Clay Shirky has an interesting 10,000 foot view of the FCC controversy. Thought provoking, as always.
I have my own take on the media concentration rules, namely that they’re concerning the wrong questions entirely. The most contentious issue the FCC was facing was the ownership cap – whereby a single company was prohibited from owning greater than X% of the local TV stations in the country. Think about that for a second. Done? OK, when was the last time you watched a local TV station? Besides the 11 o’clock news, can you remember the last locally-produced show you watched?
The fact is that local broadcasters are dinosaurs kept alive by government give-aways and which *impede* the diversity of voices in media rather than enhance it.
Here’s the real deal. 80% of US households now have cable or satellite, making the “broadcast” aspect of local broadcasts valuable to only a small minority of viewers; typically rural and poor. The reason the local stations can still survive when they don’t control their own distribution is something called the “must carry” rule. Basically it requires cable TV providers to carry all the local stations in their area, and pay them for the right to their signals. So the FCC gives the local stations the right to broadcast locally without any real regard for the quality or diversity of their viewpoints, then gives them free distribution through cable and finally adds subsidies. It should be no surprise that given this hugely uncompetitive environment the local stations are hardly breaking new ground in programming. In fact, they’re doing exactly what you would expect a member of a subsidized regulated oligopoly to do — they are competing within a very narrow range of options while doing everything they can to stop any restructuring of the industry. Channel 7 ActionNews at 6 or Channel 4 ActionNews at 6:30? Long live diversity.
Meanwhile, say you want to start a new cable station. Maybe one which would actually increase the diversity of viewpoints in media. Well, how do plan on distributing your channel? Cable companies aren’t exactly lacking in new channels to give to consumers, and don’t forget that 3 to 7 channels are taken up by the must carry local broadcasters. Well, instead of subsidies you can expect to pay the cable companies to get onto their systems. And if the cable companies are owned by a media conglomerate hostile to your media conglomerate you can expect a showdown like the ones seen between TimeWarner and Fox News a couple of years ago, or between Cablevision and Yes more recently.

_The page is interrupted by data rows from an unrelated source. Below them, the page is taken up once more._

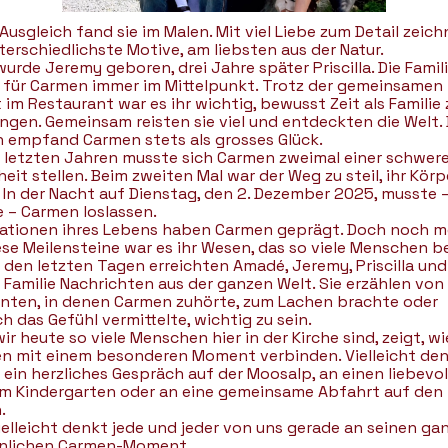
Ausgleich fand sie im Malen. Mit viel Liebe zum Detail zeic
terschiedlichste Motive, am liebsten aus der Natur.
urde Jeremy geboren, drei Jahre später Priscilla. Die Famil
 für Carmen immer im Mittelpunkt. Trotz der gemeinsamen
 im Restaurant war es ihr wichtig, bewusst Zeit als Familie 
ngen. Gemeinsam reisten sie viel und entdeckten die Welt. 
n empfand Carmen stets als grosses Glück.
n letzten Jahren musste sich Carmen zweimal einer schwer
eit stellen. Beim zweiten Mal war der Weg zu steil, ihr Körp
 In der Nacht auf Dienstag, den 2. Dezember 2025, musste 
e – Carmen loslassen.
tationen ihres Lebens haben Carmen geprägt. Doch noch m
ese Meilensteine war es ihr Wesen, das so viele Menschen b
n den letzten Tagen erreichten Amadé, Jeremy, Priscilla und
 Familie Nachrichten aus der ganzen Welt. Sie erzählen von
ten, in denen Carmen zuhörte, zum Lachen brachte oder
h das Gefühl vermittelte, wichtig zu sein.
ir heute so viele Menschen hier in der Kirche sind, zeigt, wi
n mit einem besonderen Moment verbinden. Vielleicht de
 ein herzliches Gespräch auf der Moosalp, an einen liebevol
 im Kindergarten oder an eine gemeinsame Abfahrt auf den
.
ielleicht denkt jede und jeder von uns gerade an seinen ga
nlichen Carmen-Moment.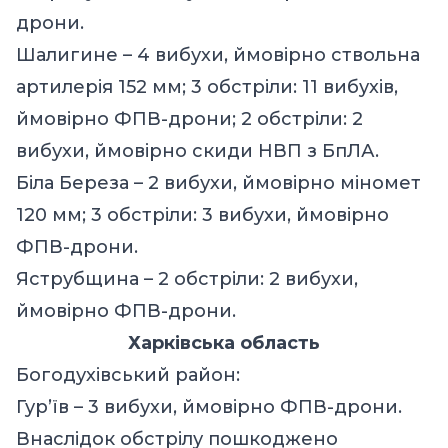
дрони.
Шалигине – 4 вибухи, ймовірно ствольна
артилерія 152 мм; 3 обстріли: 11 вибухів,
ймовірно ФПВ-дрони; 2 обстріли: 2
вибухи, ймовірно скиди НВП з БпЛА.
Біла Береза – 2 вибухи, ймовірно міномет
120 мм; 3 обстріли: 3 вибухи, ймовірно
ФПВ-дрони.
Яструбщина – 2 обстріли: 2 вибухи,
ймовірно ФПВ-дрони.
Харківська область
Богодухівський район:
Гур’їв – 3 вибухи, ймовірно ФПВ-дрони.
Внаслідок обстрілу пошкоджено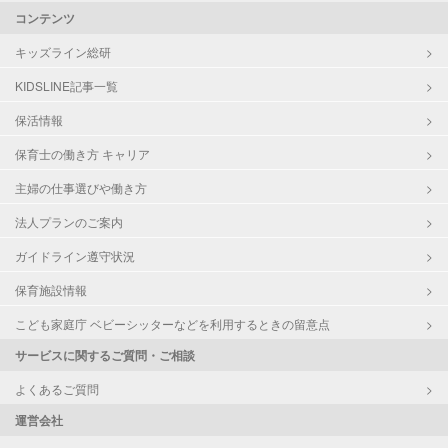
コンテンツ
キッズライン総研
KIDSLINE記事一覧
保活情報
保育士の働き方 キャリア
主婦の仕事選びや働き方
法人プランのご案内
ガイドライン遵守状況
保育施設情報
こども家庭庁 ベビーシッターなどを利用するときの留意点
サービスに関するご質問・ご相談
よくあるご質問
運営会社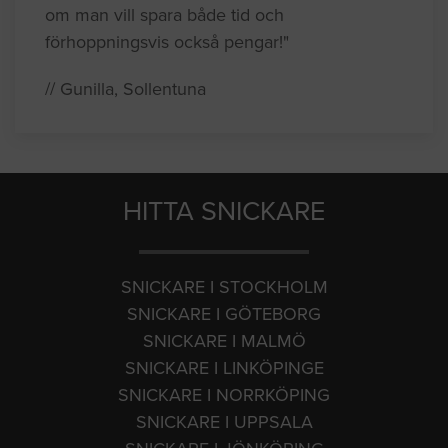
om man vill spara både tid och
förhoppningsvis också pengar!"
// Gunilla, Sollentuna
HITTA SNICKARE
SNICKARE I STOCKHOLM
SNICKARE I GÖTEBORG
SNICKARE I MALMÖ
SNICKARE I LINKÖPINGE
SNICKARE I NORRKÖPING
SNICKARE I UPPSALA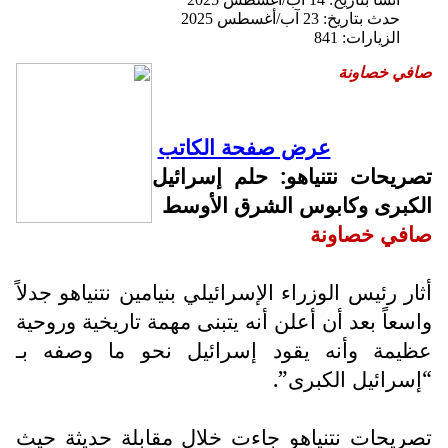
حدث بتاريخ: 23 آب/أغسطس 2025
الزيارات: 841
صافي خصاونة
عرض صفحة الكاتب
تصريحات نتنياهو: حلم إسرائيل
الكبرى وكابوس الشرق الأوسط
صافي خصاونة
أثار رئيس الوزراء الإسرائيلي بنيامين نتنياهو جدلاً
واسعاً بعد أن أعلن أنه يتبنى مهمة تاريخية وروحية
عظيمة وأنه يقود إسرائيل نحو ما وصفه بـ
“إسرائيل الكبرى”.
تصريحات نتنياهو جاءت خلال مقابلة حديثة حيث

What it all boils down to is a total misreading by the FCC of the key issues facing media regulation. The perspective needs to be on power of distribution not on ownership. The Internet proves this — when people can go to whatever web address they choose, the result is a free and diverse exchange of viewpoints. If the FCC was serious about creating a diversity of voices they would phase out must carry but increase the regulation around the distribution relationships between cable and satellite companies and whatever stations they choose to carry.